Saturday, 30 August 2014

Velvet Worms ...at last!

Peripatoides novaezealandiae - Peripatus

I first read about velvet worms - aka. peripatuses - in Stephen Jay Gould's Wonderful Life - a book about the burgess shale fossils (among other things) and immediately went to look them up on youtube and wikipedia. They are beautiful creatures that, unfortunately, live nowhere near scotland.

Peripatoides novaezealandiae - Peripatus
However I had noted that they do live in New Zealand, so when I decided to take a trip to Auckland, peripatus went straight to the top of my list of things to see!

Over the weeks and months of looking under logs and asking people, I slowly came to the realisation that they are a pretty rare and hard to find animal in New Zealand. Perhaps their range and fecundity have been affected by the massive environmental upheavals of the last few centuries - like so much of the rest of the native fauna.

After three months of nothing, I eventually engaged the enthusiasm of a very experienced local bush man, who had seen peripatuses before and thought he might know a likely spot in the Waitakere ranges.

Peripatoides novaezealandiae - Peripatus
Sure enough, under the first log we looked at we found a small, formless, velvety blob. As I held it in my hands,  it extruded feelers and legs and elongated until there was a fully formed, caterpillar-like creature gliding sinuously over my palm.


We placed it back on its log, and took some photos and videos as it walked about.
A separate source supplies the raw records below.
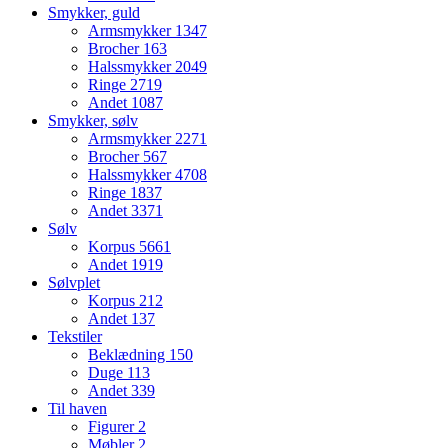
Smykker, guld
Armsmykker
1347
Brocher
163
Halssmykker
2049
Ringe
2719
Andet
1087
Smykker, sølv
Armsmykker
2271
Brocher
567
Halssmykker
4708
Ringe
1837
Andet
3371
Sølv
Korpus
5661
Andet
1919
Sølvplet
Korpus
212
Andet
137
Tekstiler
Beklædning
150
Duge
113
Andet
339
Til haven
Figurer
2
Møbler
2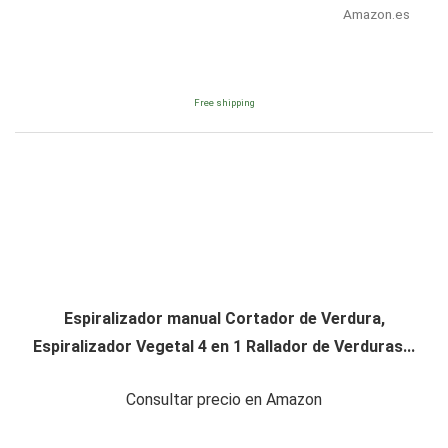
Amazon.es
Free shipping
Espiralizador manual Cortador de Verdura,
Espiralizador Vegetal 4 en 1 Rallador de Verduras...
Consultar precio en Amazon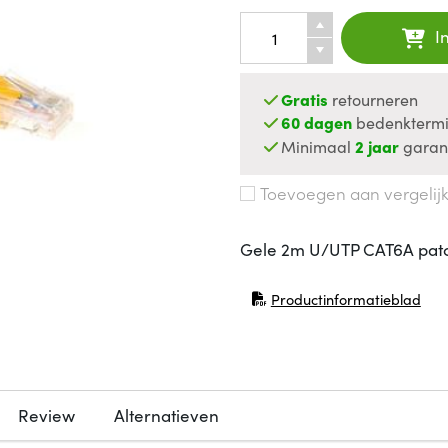
I
Gratis
retourneren
60 dagen
bedenktermi
Minimaal
2 jaar
garan
Toevoegen aan vergelij
Gele 2m U/UTP CAT6A pat
Productinformatieblad
(opent in nieuw venster)
Review
Alternatieven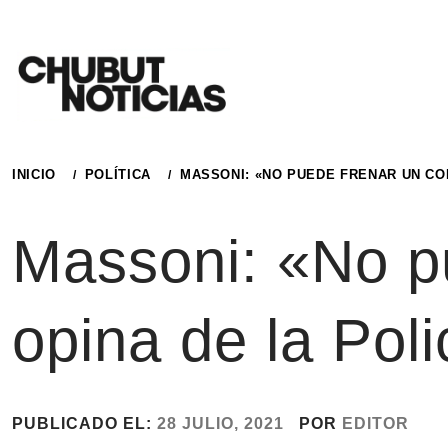
Ir
al
contenido
INICIO
POLÍTICA
MASSONI: «NO PUEDE FRENAR UN COR
Massoni: «No pu
opina de la Pol
PUBLICADO EL:
28 JULIO, 2021
POR
EDITOR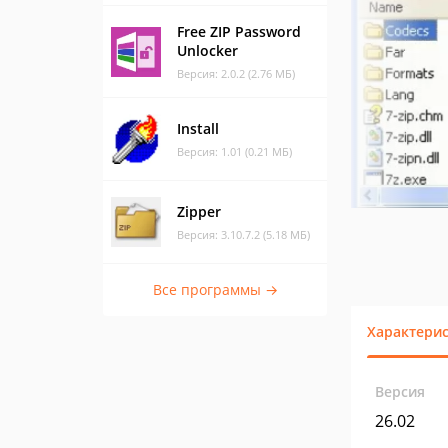
Free ZIP Password
Unlocker
Версия: 2.0.2 (2.76 МБ)
Install
Версия: 1.01 (0.21 МБ)
Zipper
Версия: 3.10.7.2 (5.18 МБ)
Все программы →
Характери
Версия
26.02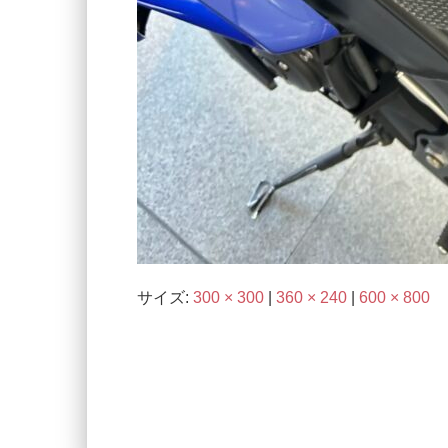
サイズ:
300 × 300
|
360 × 240
|
600 × 800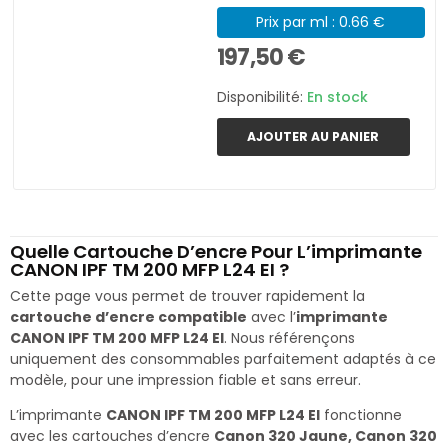
Prix par ml : 0.66 €
197,50 €
Disponibilité:
En stock
AJOUTER AU PANIER
Quelle Cartouche D’encre Pour L’imprimante
CANON IPF TM 200 MFP L24 EI ?
Cette page vous permet de trouver rapidement la
cartouche d’encre compatible
avec l’
imprimante
CANON IPF TM 200 MFP L24 EI
. Nous référençons
uniquement des consommables parfaitement adaptés à ce
modèle, pour une impression fiable et sans erreur.
L’imprimante
CANON IPF TM 200 MFP L24 EI
fonctionne
avec les cartouches d’encre
Canon 320 Jaune, Canon 320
They are nocturnal, and it was obviously uncomfortable being out and about during daylight on a cold winter's day.



Although we continued looking, that was the only velvet worm we found, and it may be a very long time before I see one again.

Wednesday, 27 November 2013

Flamingos

Wildlife Wednesday #55

Phoenicoparrus jamesi - James's Flamingo
Flamingos on a salt lake in Bolivia.




Wednesday, 30 October 2013

Viscacha

Wildlife Wednesday #52


Viscachas are south american rodents related to chinchillas, they look like a cross between a rabbit and a wallaby, with more eye-liner than either of the above.





Wednesday, 9 February 2011

Basking on a Dull Day

Wildlife Wednesdays #5

Adder - Vipera berus
Adders will bask even when the sun is occluded by thick cloud as part of their thermoregulatory regime, though they tend to bunch up into tighter coils as the amount of solar radiation decreases.

Unlike most other European snakes, male and female adders can usually be distinguished by their scale colour - males being greyish with black markings while females are brownish with dark brown markings. However, both sexes show very varied colouration. The female above looking really quite grey,  while males often have greyish, rather than black markings. Below is a male adder for reference.